Convert the listing into a JSON list of strings, one string per line, leaving out any blank lines. Begin at the first line of the listing and stop after the line that contains "Randonnée cheval".

- DATA FOR ANALYSIS -
※

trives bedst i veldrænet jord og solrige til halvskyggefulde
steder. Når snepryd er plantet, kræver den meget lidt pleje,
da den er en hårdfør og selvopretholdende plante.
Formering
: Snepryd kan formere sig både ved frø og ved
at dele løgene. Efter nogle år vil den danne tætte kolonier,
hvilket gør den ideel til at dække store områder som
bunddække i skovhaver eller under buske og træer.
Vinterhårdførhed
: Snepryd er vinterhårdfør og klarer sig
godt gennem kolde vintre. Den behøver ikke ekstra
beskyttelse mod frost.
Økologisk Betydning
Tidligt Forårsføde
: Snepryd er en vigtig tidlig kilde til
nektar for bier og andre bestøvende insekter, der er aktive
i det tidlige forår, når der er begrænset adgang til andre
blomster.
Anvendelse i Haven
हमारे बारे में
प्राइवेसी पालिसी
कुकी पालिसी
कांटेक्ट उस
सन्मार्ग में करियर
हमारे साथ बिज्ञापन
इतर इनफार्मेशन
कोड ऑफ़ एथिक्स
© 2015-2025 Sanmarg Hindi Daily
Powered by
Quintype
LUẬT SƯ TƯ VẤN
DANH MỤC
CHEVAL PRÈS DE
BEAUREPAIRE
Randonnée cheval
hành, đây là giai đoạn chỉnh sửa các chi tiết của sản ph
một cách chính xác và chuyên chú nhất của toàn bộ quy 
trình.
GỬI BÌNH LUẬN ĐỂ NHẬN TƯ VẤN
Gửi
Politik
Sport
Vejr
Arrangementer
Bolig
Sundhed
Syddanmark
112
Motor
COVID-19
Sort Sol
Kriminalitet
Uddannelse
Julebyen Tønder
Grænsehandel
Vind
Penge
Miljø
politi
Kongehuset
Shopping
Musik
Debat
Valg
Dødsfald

※

- SOLVED EXERCISE -
[
  "trives bedst i veldrænet jord og solrige til halvskyggefulde",
  "steder. Når snepryd er plantet, kræver den meget lidt pleje,",
  "da den er en hårdfør og selvopretholdende plante.",
  "Formering",
  ": Snepryd kan formere sig både ved frø og ved",
  "at dele løgene. Efter nogle år vil den danne tætte kolonier,",
  "hvilket gør den ideel til at dække store områder som",
  "bunddække i skovhaver eller under buske og træer.",
  "Vinterhårdførhed",
  ": Snepryd er vinterhårdfør og klarer sig",
  "godt gennem kolde vintre. Den behøver ikke ekstra",
  "beskyttelse mod frost.",
  "Økologisk Betydning",
  "Tidligt Forårsføde",
  ": Snepryd er en vigtig tidlig kilde til",
  "nektar for bier og andre bestøvende insekter, der er aktive",
  "i det tidlige forår, når der er begrænset adgang til andre",
  "blomster.",
  "Anvendelse i Haven",
  "हमारे बारे में",
  "प्राइवेसी पालिसी",
  "कुकी पालिसी",
  "कांटेक्ट उस",
  "सन्मार्ग में करियर",
  "हमारे साथ बिज्ञापन",
  "इतर इनफार्मेशन",
  "कोड ऑफ़ एथिक्स",
  "© 2015-2025 Sanmarg Hindi Daily",
  "Powered by",
  "Quintype",
  "LUẬT SƯ TƯ VẤN",
  "DANH MỤC",
  "CHEVAL PRÈS DE",
  "BEAUREPAIRE",
  "Randonnée cheval"
]